▶ [Records provided]
--------------------------------------------------

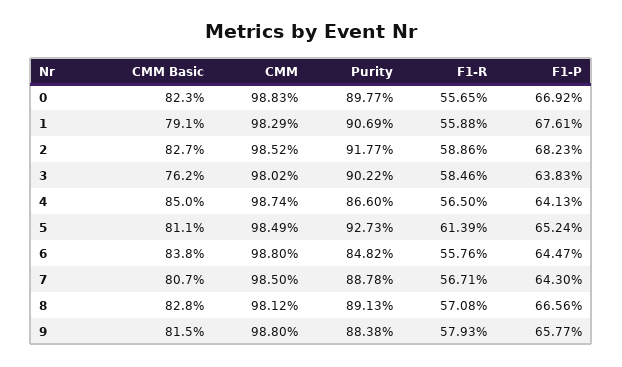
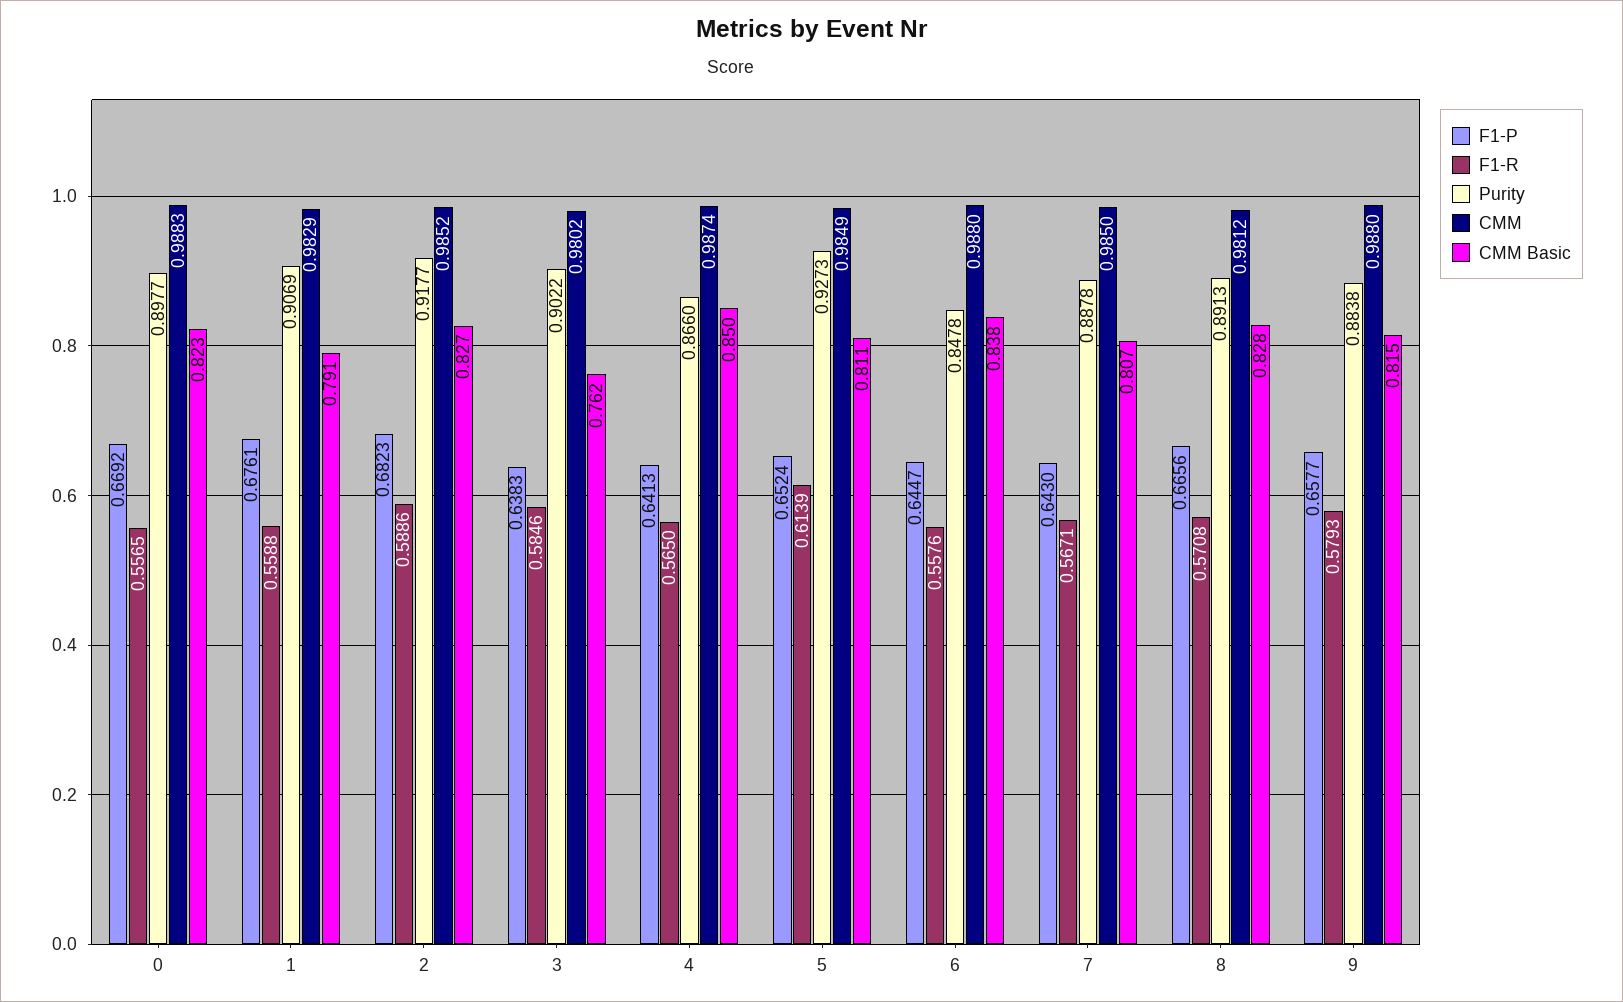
Purity, 6: 0.8482 -> 0.8478

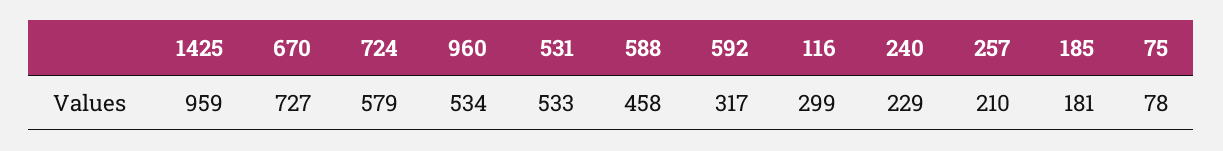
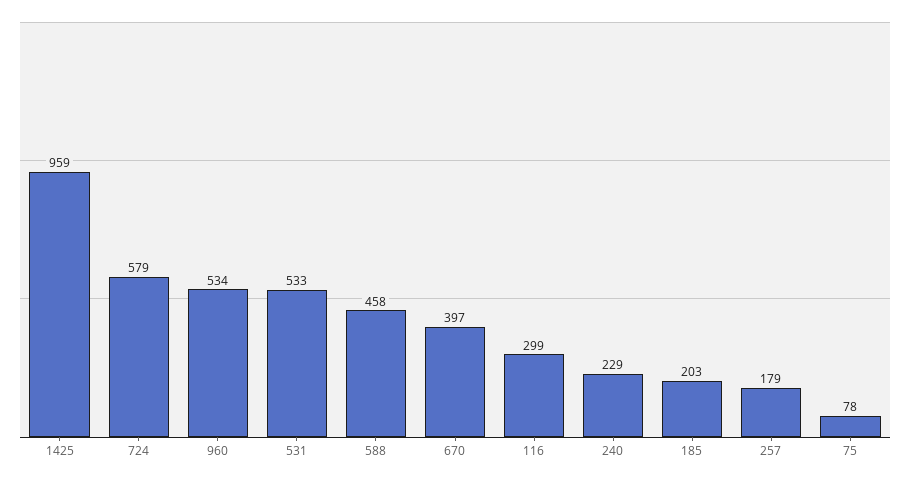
670: 727 -> 397
592: 317 -> none
257: 210 -> 179
185: 181 -> 203

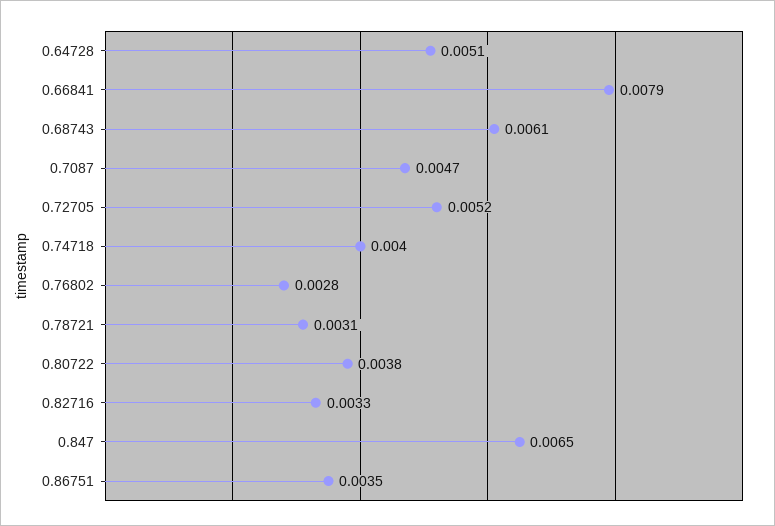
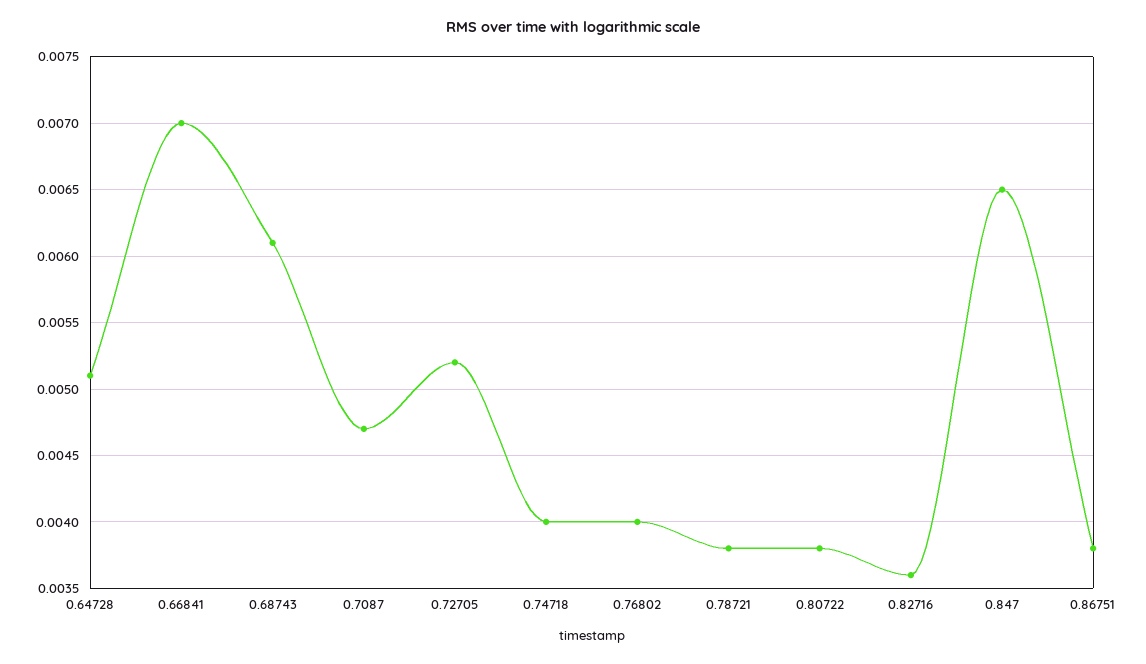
0.66841: 0.0079 -> 0.007
0.76802: 0.0028 -> 0.004
0.78721: 0.0031 -> 0.0038
0.82716: 0.0033 -> 0.0036
0.86751: 0.0035 -> 0.0038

--------------------------------------------------

▶ [Your instructions] Nothing but the lines from the one holding "0.76802: 0.0028 -> 0.004" through the last line of the data may be output, and each must match exactly.

▶ [Solved problem]
0.76802: 0.0028 -> 0.004
0.78721: 0.0031 -> 0.0038
0.82716: 0.0033 -> 0.0036
0.86751: 0.0035 -> 0.0038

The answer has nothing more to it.